**Consigne:** Dans l'extrait ci-dessous sur l'allongement du congé de maternité, condensez sous forme de liste le paragraphe qui commence par « Lors du dernier Conseil EPSCO », en conservant ses faits principaux.

**Extrait fourni:**
·····

J’ajoute que la proposition de nos collègues est cohérente avec la position affirmée dès 2009 par la commission des affaires sociales et avec celle de la France, qui, dans le cadre des négociations européennes sur la proposition de directive, s’est déclarée ouverte à un allongement de deux semaines de la durée légale du congé de maternité.

M. le président. Quel est l’avis du Gouvernement ?

Mme Roselyne Bachelot-Narquin, ministre. Madame Cros, pour les raisons que j’ai exposées tout à l'heure, je vous demanderai de bien vouloir retirer votre amendement ; à défaut, j’émettrai un avis défavorable.

Lors du dernier Conseil EPSCO, j’ai indiqué que la France accepterait un allongement de la durée du congé de maternité à dix-huit semaines dès lors qu’une telle mesure serait préconisée par les instances européennes, en ajoutant que, d’ici là, nous examinerions un certain nombre de questions qui demeurent pendantes, s’agissant en particulier du congé pour grossesse pathologique : ce congé de deux semaines, qui ne peut être pris qu’avant l'accouchement, s'ajoutera-t-il ou non au congé de maternité ? Des difficultés techniques doivent encore être levées, ce que ne permet pas la discussion de cette proposition de loi.

·····

Exercices d'interprétation de graphiques
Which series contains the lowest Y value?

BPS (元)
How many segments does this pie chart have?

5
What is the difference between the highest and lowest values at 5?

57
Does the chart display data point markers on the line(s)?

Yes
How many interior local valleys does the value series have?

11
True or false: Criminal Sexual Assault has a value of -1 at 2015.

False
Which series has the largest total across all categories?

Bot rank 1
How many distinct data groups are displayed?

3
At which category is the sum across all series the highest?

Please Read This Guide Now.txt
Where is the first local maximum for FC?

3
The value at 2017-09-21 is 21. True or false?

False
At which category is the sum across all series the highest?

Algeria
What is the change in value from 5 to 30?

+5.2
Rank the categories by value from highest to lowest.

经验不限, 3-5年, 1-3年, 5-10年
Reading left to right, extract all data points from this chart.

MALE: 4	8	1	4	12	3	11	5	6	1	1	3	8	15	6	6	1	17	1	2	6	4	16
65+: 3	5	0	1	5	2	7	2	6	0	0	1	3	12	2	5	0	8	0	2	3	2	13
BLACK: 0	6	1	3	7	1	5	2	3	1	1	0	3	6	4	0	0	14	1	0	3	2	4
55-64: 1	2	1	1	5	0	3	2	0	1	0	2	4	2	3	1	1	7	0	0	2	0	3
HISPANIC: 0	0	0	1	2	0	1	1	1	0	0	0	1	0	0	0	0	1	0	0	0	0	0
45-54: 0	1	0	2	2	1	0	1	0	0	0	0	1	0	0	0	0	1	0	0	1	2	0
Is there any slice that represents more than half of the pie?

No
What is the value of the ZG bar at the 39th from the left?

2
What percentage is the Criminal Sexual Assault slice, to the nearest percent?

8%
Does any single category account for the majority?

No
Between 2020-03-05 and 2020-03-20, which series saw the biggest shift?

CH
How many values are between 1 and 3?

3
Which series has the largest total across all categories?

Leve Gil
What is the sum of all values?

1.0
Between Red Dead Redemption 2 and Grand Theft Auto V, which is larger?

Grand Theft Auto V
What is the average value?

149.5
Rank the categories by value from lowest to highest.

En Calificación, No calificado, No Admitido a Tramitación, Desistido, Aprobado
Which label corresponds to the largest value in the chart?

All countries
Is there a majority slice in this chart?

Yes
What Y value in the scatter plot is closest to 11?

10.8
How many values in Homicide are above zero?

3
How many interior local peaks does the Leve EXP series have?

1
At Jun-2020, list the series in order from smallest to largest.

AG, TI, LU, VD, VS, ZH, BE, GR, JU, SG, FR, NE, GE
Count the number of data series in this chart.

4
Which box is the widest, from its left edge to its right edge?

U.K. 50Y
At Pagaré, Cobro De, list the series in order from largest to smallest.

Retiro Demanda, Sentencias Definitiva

·····

**Réponse:**
- Au dernier Conseil EPSCO, la ministre a indiqué que la France accepterait un congé de maternité de dix-huit semaines si les instances européennes le préconisaient.
- D'ici là, des questions restent pendantes, notamment celle du congé pour grossesse pathologique.
- Ce congé de deux semaines, pris seulement avant l'accouchement, s'ajoutera-t-il ou non au congé de maternité ?
- Des difficultés techniques restent à lever, ce que la discussion de cette proposition de loi ne permet pas.